Pour Fatma et Siham, cela n’a aucune importance de rester en Bulgarie ou de vivre dans un autre pays d’Europe. La seule chose qui compte, c’est d’être en sécurité.
« C’est comme si nous étions une famille. »
Abdulhamid a lui aussi fui la Syrie. C’est notre équipe à Harmanli qui lui fournit son traitement pour le diabète.
Avec l’équipe de MSF, que ce soit pour une consultation ou pour récupérer mon traitement, je n’ai jamais le sentiment d’être un patient et qu’ils et elles sont des médecins. On se sent comme en famille.
À Harmanli, Abdulhamid fait partie de la « Spring Team », un groupe de volontaires œuvrant à améliorer la propreté du camp.

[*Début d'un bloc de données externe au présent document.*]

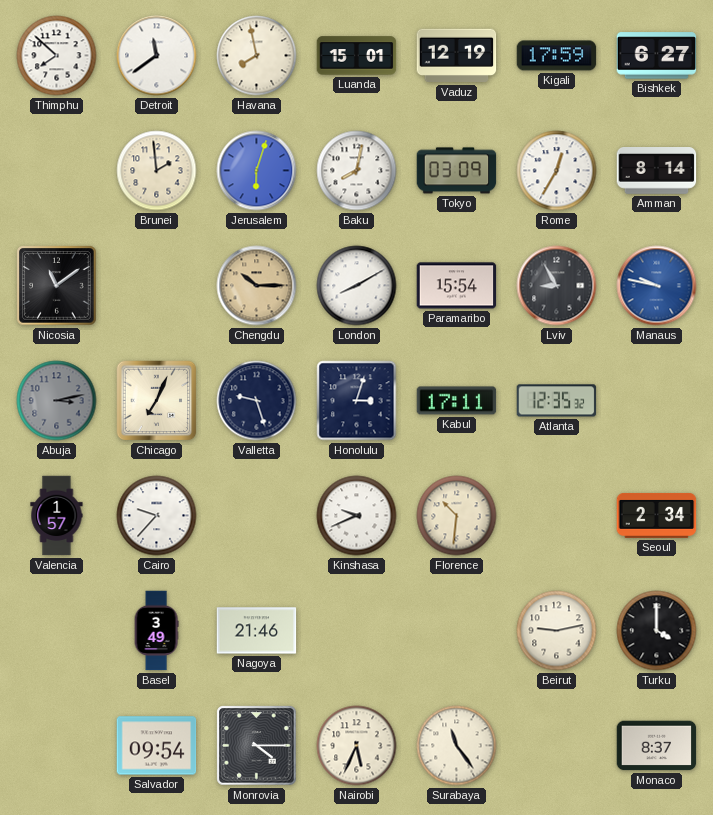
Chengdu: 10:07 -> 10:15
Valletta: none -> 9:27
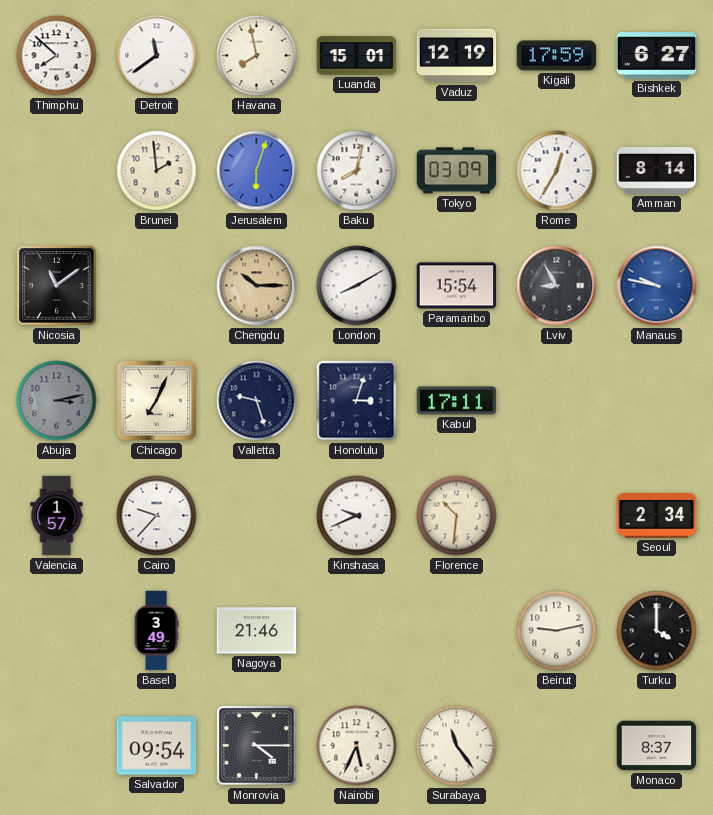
Atlanta: 12:35 -> none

« Je suis ici car je n’ai pas le choix. »
Alaa Aldin a 24 ans et a quitté la Syrie il y a trois mois. Il n’a jamais voulu quitter son pays, mais la situation en Syrie ne lui a pas laissé d’autre option.
La vie dans le camp est terrible. C’est sale. Il n’y a aucune règle. Personne ne prend soin de nous. Je n’avais pas prévu de rester en Bulgarie. Mais c’est à cause de l’accident que je suis ici. Nous étions dans une voiture avec d’autres réfugié·e·s lorsque nous avons eu un accident. Nous avons appelé le numéro d’urgence, et la police des frontières est venue. Deux d’entre nous ont été amené·e·s à l’hôpital, tandis que les autres ont passé près de dix heures dans une cellule gelée. Ensuite, ils nous ont emmené·e·s à Harmanli.
Alaa Adlin attend maintenant de recevoir le statut de demandeur d’asile pour pouvoir rendre visite à sa famille en Allemagne ou aux Pays-Bas. Son souhait est d’avoir une vie meilleure et de vivre dans un pays sûr. Alaa Adlin espère que la Syrie redeviendra un jour le pays qu’elle était avant la guerre. Si tel devait être le cas, il rentrerait sans hésiter.
« Tout ce que je veux, c’est d’être heureux. »
Fuad, 26 ans, vient de Homs, en Syrie. Au centre d’Harmanli depuis le mois d’août 2023, il est désespéré par les conditions de vie dans le camp.
Certes, on est en sécurité. Mais c’est le seul point positif ici. Les conditions d’hygiène sont vraiment mauvaises. Beaucoup de bâtiments et de pièces sont endommagés et ont urgemment besoin d’être réparés. La plupart des pièces sont invivables. Beaucoup d’entre nous n’avons même pas de couverture ni de matelas sur lequel dormir. Même s’il fait extrêmement froid, il n’y a pas de chauffage. Je suis fatigué de fuir tout le temps, tout ce que je veux c’est de vivre une meilleure vie, comme tout le monde. Tout ce que je veux, c’est une vie heureuse.